Improved accuracy of echocardiographic endocardial borders by spatiotemporal filtered Fourier reconstruction: description of the method and optimization of filter cutoffs.

The usefulness of digitized echocardiographic borders in quantitative regional left ventricular function analysis has been limited by the wide reported range for normal wall motion with this technique. We postulated that random error in endocardial border positioning is a major cause of this limitation. To test this hypothesis, we traced the endocardial borders field by field from 17 complete echocardiographic cycles in six dogs. These cycles showed a great deal of random movement, with each endocardial point reversing its motion an average of 18.5 times per cardiac cycle. Spatiotemporal Fourier analysis of these sequences demonstrated that most of the valid information on endocardial motion was contained in the first four temporal harmonics and the first seven spatial harmonics and that beyond these points the Fourier transform has the spectral characteristics of noise. Reconstruction of these 17 cycles eliminating all Fourier components above the sixth temporal and eighth spatial harmonics reduced the mean number of endocardial reversals per cycle to 2.3 (p less than .00001).
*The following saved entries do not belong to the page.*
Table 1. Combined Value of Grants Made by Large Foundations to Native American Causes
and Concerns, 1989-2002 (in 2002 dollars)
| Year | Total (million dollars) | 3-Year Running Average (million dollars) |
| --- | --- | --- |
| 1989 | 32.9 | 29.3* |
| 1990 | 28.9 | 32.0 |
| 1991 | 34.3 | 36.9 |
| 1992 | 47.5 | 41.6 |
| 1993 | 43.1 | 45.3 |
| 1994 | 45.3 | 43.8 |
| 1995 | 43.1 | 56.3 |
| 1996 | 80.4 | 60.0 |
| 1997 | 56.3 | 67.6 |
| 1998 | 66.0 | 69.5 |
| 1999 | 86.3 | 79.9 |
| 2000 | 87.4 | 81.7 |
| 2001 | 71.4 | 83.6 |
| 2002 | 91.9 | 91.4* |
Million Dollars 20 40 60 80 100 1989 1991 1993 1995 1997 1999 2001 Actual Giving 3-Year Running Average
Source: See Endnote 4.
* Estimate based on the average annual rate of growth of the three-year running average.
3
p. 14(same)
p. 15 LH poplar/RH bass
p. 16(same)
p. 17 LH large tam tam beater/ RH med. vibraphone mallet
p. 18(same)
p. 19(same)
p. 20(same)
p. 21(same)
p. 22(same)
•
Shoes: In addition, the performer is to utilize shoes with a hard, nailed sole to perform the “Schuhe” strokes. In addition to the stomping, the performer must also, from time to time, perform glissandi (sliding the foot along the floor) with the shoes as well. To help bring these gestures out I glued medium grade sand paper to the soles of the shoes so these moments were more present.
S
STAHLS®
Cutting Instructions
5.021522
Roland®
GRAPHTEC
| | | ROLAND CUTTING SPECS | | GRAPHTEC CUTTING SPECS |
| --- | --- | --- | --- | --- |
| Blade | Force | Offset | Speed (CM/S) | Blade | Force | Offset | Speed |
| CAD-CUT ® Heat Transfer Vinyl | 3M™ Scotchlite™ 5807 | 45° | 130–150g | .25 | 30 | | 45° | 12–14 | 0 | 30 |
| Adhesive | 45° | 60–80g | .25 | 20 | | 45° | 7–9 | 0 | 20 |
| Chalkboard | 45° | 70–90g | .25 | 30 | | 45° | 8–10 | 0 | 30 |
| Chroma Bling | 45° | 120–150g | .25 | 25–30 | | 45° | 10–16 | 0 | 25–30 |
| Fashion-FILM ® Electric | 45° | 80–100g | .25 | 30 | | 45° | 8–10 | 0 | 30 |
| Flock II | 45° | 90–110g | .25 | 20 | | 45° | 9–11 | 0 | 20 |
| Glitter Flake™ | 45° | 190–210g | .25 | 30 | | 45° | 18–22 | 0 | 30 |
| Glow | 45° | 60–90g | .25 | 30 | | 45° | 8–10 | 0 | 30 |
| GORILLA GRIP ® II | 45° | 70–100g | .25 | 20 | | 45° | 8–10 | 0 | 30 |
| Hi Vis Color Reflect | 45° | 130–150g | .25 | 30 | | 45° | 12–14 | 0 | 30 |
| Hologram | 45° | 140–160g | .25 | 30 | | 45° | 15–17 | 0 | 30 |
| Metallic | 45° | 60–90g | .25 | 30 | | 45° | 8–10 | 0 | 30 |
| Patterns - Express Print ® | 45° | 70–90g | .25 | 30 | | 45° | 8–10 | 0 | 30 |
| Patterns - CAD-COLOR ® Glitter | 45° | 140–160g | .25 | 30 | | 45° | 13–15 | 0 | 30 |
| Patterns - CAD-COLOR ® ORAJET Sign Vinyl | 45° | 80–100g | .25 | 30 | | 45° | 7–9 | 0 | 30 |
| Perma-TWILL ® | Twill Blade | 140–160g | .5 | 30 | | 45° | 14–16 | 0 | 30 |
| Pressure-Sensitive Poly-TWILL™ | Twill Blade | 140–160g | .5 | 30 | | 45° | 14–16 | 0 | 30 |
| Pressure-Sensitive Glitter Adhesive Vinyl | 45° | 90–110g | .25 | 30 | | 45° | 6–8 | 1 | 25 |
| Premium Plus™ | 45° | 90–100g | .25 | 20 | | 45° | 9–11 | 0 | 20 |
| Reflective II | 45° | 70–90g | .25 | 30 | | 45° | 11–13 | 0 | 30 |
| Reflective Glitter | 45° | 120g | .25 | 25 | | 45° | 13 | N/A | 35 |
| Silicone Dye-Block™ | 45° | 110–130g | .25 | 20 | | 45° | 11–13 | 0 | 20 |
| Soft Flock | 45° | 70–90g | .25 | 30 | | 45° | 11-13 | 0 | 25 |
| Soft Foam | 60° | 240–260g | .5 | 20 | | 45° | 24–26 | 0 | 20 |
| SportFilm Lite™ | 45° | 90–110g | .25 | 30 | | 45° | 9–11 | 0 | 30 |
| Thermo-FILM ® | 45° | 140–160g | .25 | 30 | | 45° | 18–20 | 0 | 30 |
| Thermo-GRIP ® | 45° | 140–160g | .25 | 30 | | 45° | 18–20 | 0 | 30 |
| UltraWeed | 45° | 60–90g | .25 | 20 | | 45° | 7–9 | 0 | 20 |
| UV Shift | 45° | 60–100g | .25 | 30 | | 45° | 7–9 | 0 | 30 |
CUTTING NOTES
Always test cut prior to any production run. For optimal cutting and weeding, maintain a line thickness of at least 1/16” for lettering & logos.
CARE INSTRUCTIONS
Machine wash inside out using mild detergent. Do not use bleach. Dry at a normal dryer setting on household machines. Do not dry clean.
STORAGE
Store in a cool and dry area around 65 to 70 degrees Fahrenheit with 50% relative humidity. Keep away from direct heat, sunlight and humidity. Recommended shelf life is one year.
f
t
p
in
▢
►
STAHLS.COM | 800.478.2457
To derive the optimal temporal and spatial cutoffs, we compared reconstructions of each of the 17 cycles with three M mode echocardiograms obtained simultaneously with the cross-sectional images. Fourier cutoffs were varied between two and 20 harmonics and demonstrated that the optimal temporal cutoff was 5.5 harmonics and optimal spatial cutoff 6.9. With optimal filtering, the correlation between ventricular diameter derived from the M mode and from the cross-sectional images was r = .965, compared with .877 for the M mode vs unfiltered cross-sectional data (p less than .0001). We conclude that two-dimensional filtered Fourier reconstruction significantly improves the accuracy of traced echocardiographic borders. This technique should be useful in the postprocessing of endocardial borders extracted by automated edge detection schemes and should also be applicable to cardiac images derived from modalities other than echocardiography.